1. Field of the Invention
This disclosure relates to computer technology for implementing computational fluid dynamics analysis.
2. Description of the Related Art
Computational fluid dynamics (CFD) analysis is a complex technology involving strongly coupled non-linear partial differential equations which perform computations in a finite difference form supported by a discrete grid domain containing complex geometric shapes.
CFD analysis is often applied to flows typical of aerospace systems. Such flows often are characterized by the Mach number, which may range from 0 to 25. Such flows often have high Reynolds numbers resulting in regions of laminar flow becoming turbulent flow. Boundary layers are created by flows along body and inlet surfaces. Internal flows may have adverse pressure gradients. Shock waves, accompanied by separation of the boundary layer, may be present at transonic, supersonic and hypersonic speeds. Real gas effects may become important at hypersonic Mach numbers. The geometry of the system may be complex and unsteady flow may be present.
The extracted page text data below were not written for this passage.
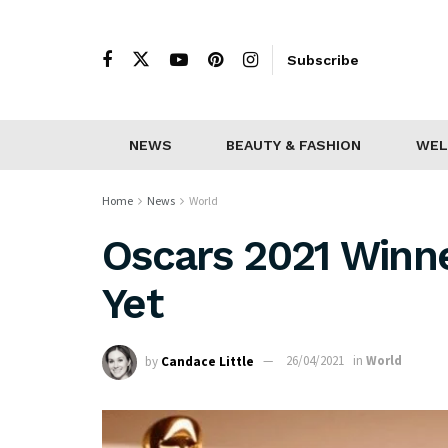
Subscribe
NEWS
BEAUTY & FASHION
WEL
Home
News
World
Oscars 2021 Winne
Yet
by
Candace Little
26/04/2021
in
World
The efficacy of the CFD analysis depends on the manner of subdivision of the three-dimensional space. The numerical approximation of the Navier-Stokes equation contains errors that depend on the local density of tetrahedral subdivision and the local flow situation. Often times, deficiency of density distribution in the space is known only after the completion of a CFD analysis. Practitioners of the art have long desired to have an accurate, fast, and robust tool to modify the grid by h-refinement or some other means. However, modern computational mesh may contain more than 100 million cells. It is a monumental task for practitioners of the art to analyze both the solution and the mesh to decide where and how to perform mesh refinement efficiently within a reasonable amount of time and with a reasonable amount of effort.
Another impediment to applying the h-refinement procedure for advanced CFD analysis is that the conventional method of refinement subdivides each targeted cell into eight parts. Should refinement be required again at the location of the original cell, two steps of division would result in 64 parts, an unwieldy number. To make matters worse, the rules for grid integrity would require the subdivision of neighboring cells into eight, four, or two parts at each step of h-refinement.
The foregoing examples of the related art and limitations related therewith are intended to be illustrative and not exclusive. Other limitations of the related art will become apparent to those of skill in the art upon a reading of the specification and a study of the drawings.
Embodiments of the present disclosure meet the long-felt need for an accurate, fast, and robust tool to modify the grid by h-refinement.